Caprovesposus Temporal range: Early Oligocene to Middle Miocene PreꞒ Ꞓ O S D C P T J K Pg N

Scientific classification
- Kingdom: Animalia
- Phylum: Chordata
- Class: Actinopterygii
- Division: Teleostei
- Order: Acanthuriformes
- Family: Acanthuridae
- Genus: †Caprovesposus Daniltshenko, 1960
- Species: †C. parvus Daniltshenko, 1960; †C. daniltshenkoi Bannikov, Tyler & Tyler, 2025;

= Caprovesposus =

Extinct genus of fishes

Caprovesposus is an extinct, prehistoric surgeonfish that inhabited the Paratethys Sea from the Oligocene to Middle Miocene. It is known from a two species, both known from what is now the North Caucasus, Russia. The two described species are †C. parvus Daniltshenko, 1960 from the Early Oligocene, and †C. daniltshenkoi Bannikov, Tyler & Tyler, 2025 from the Early or Middle Miocene. Potential specimens are known from the Miocene of Egypt, but these are poorly preserved and this attribution is uncertain. Potential undescribed specimens are also known as far back as the Middle Eocene.
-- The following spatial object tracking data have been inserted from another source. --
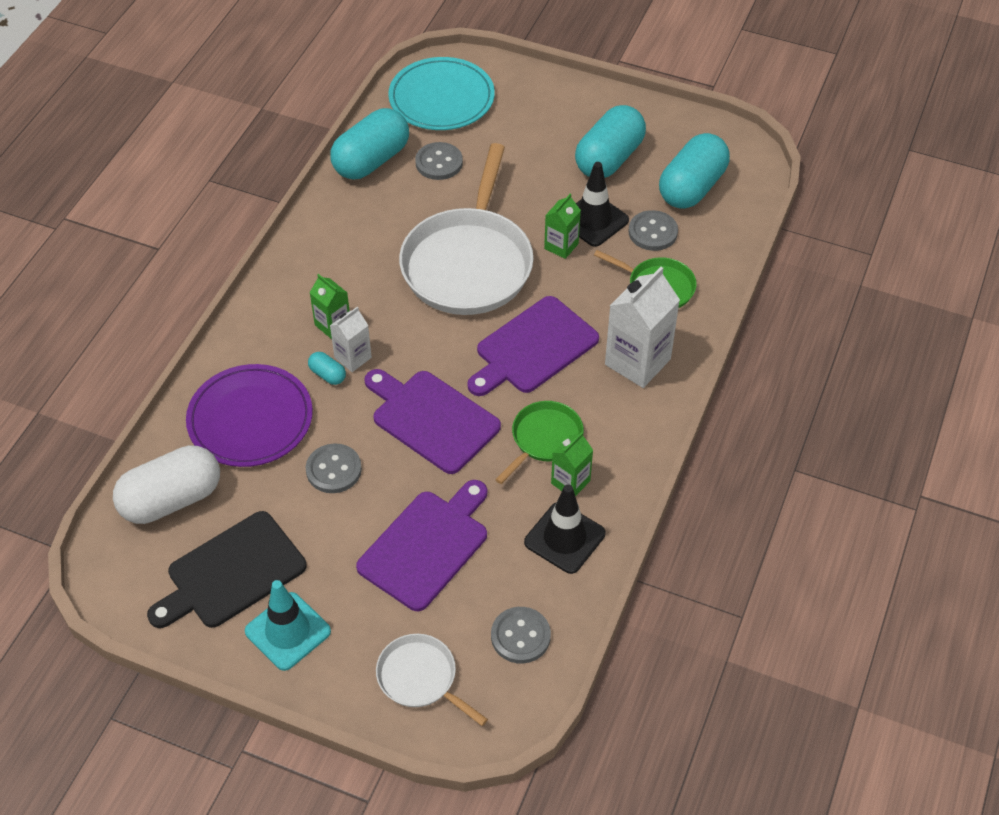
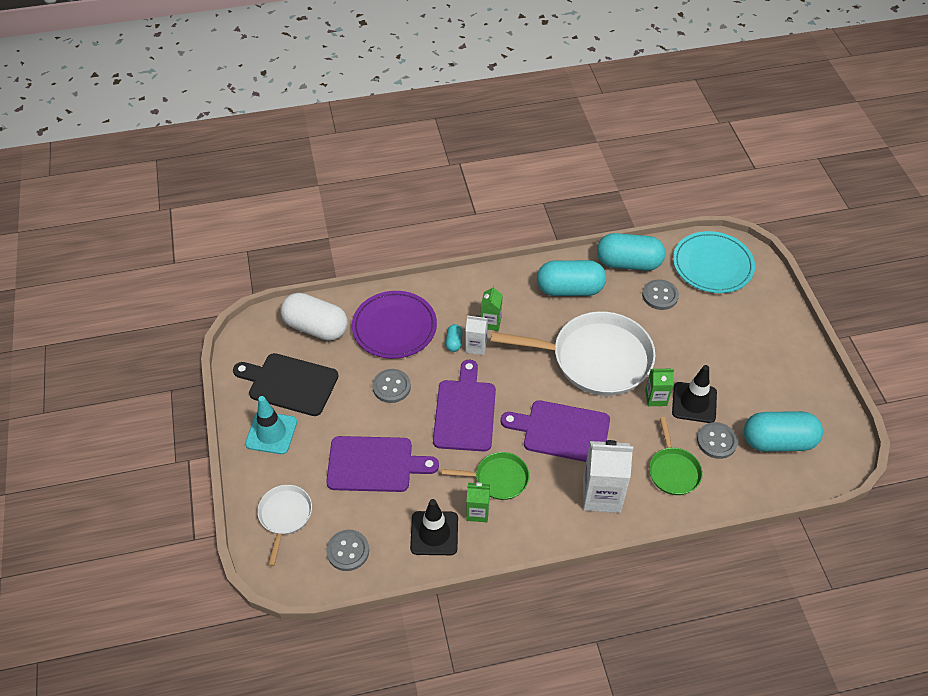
camera: 55 degrees right, 0 degrees up
white pan [399,143,534,315] -> white pan turned 150 degrees counterclockwise [490,311,656,396]
turquoise capsule [575,105,646,178] -> turquoise capsule moved to [537,260,606,296]

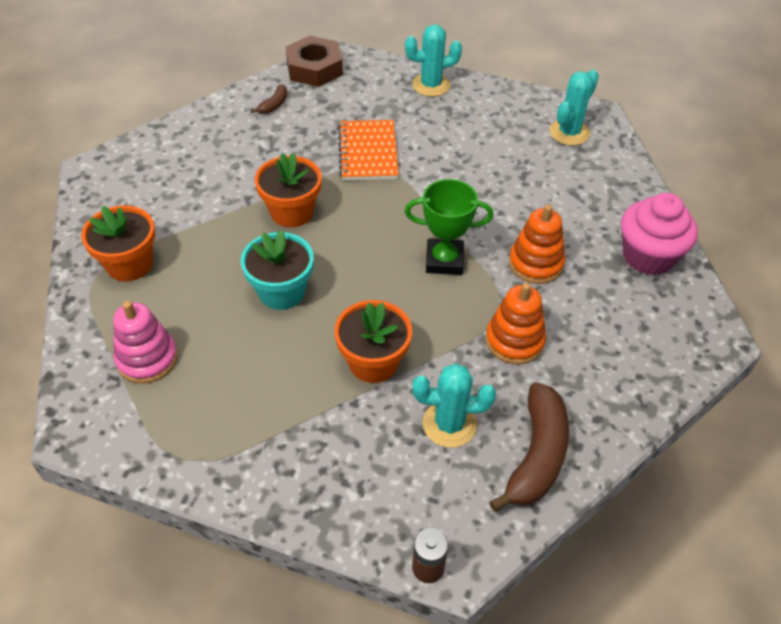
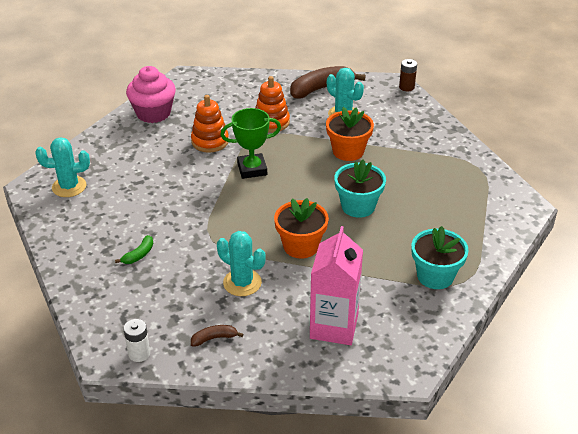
camera: 135 degrees left, 10 degrees down
orange flower pot [81,206,155,282] -> turquoise flower pot [411,226,469,289]
pink stacking toy [113,301,178,384] -> none
brown nut [286,36,343,87] -> white battery [123,319,150,362]
orange notebook [338,120,399,181] -> none
turquoise cactus [405,24,462,97] -> turquoise cactus moved to [217,231,265,296]
green trophy [405,179,493,275] -> green trophy turned 60 degrees counterclockwise [220,108,281,179]
none -> green banana [115,235,153,264]
none -> pink carton [310,226,363,345]

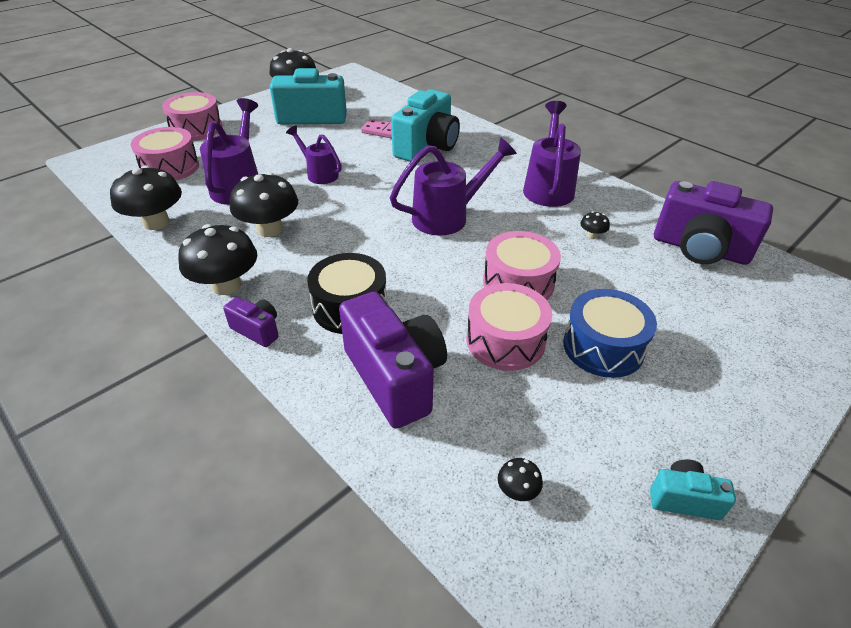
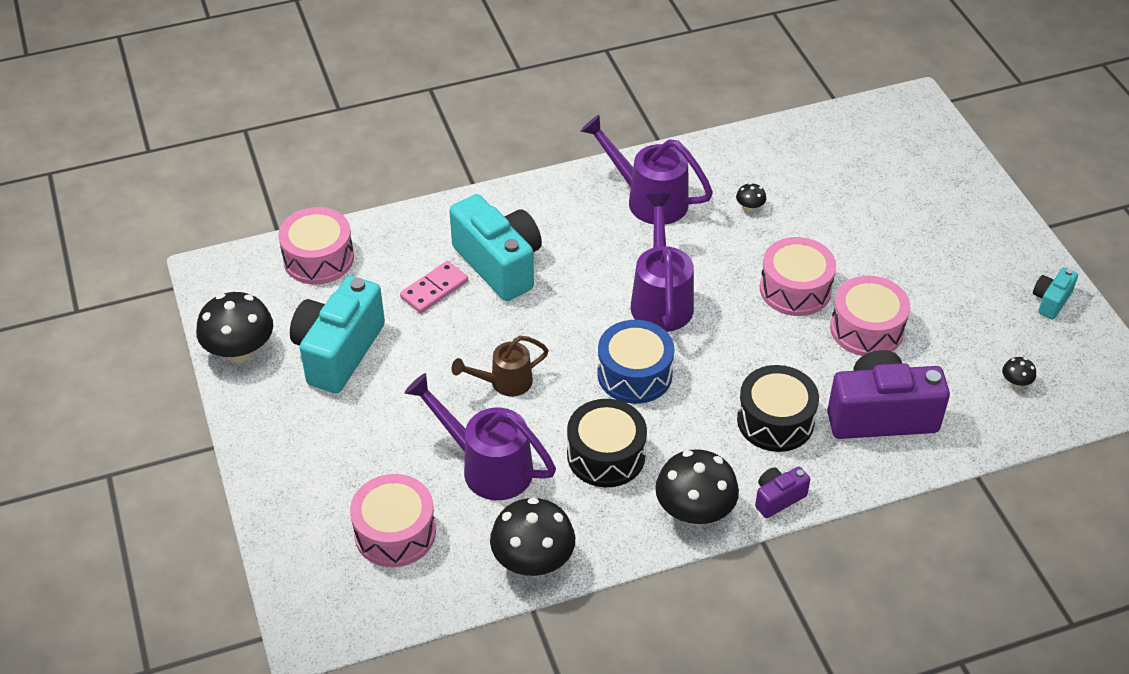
camera: 65 degrees left, 5 degrees up
pink drum [162,92,223,141] -> pink drum moved to [278,207,354,284]
black mushroom [230,172,298,237] -> black drum [567,399,647,487]
purple watering can [286,125,342,184] -> brown watering can [452,336,549,397]
blue drum [563,289,657,378] -> blue drum moved to [597,320,674,404]
purple camera [654,181,773,265] -> none

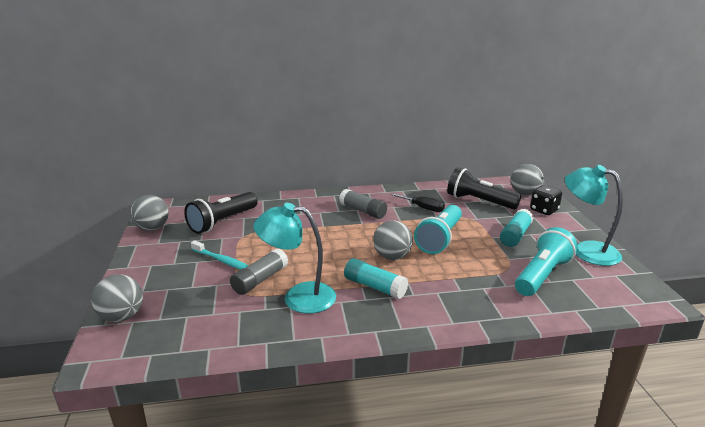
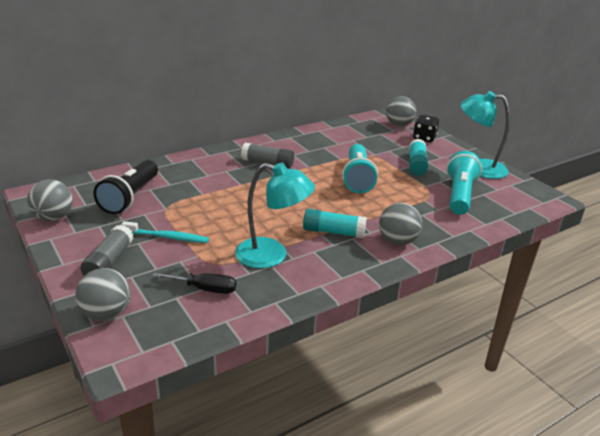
camera: 25 degrees left, 5 degrees up
grey glue stick [230,248,288,295] -> grey glue stick moved to [80,225,133,276]
turquoise lamp [254,203,336,314] -> turquoise lamp turned 150 degrees counterclockwise [235,163,315,268]
grey ball [373,221,413,260] -> grey ball moved to [379,203,422,245]
black screwdriver [390,193,445,212] -> black screwdriver moved to [152,272,236,294]
black flashlight [447,167,521,210] -> none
Known from very small fossils (up to 3 centimeters in length), it was initially described as a boarfish, but later studies found it to represent a pelagic larval (acronurus) or juvenile stage of a surgeonfish. The adult form is, as yet, unknown.

A 2026 study identified Caprovesposus as a crown group Acanthurinae, as the sister genus to the clade containing Zebrasoma and Paracanthurus.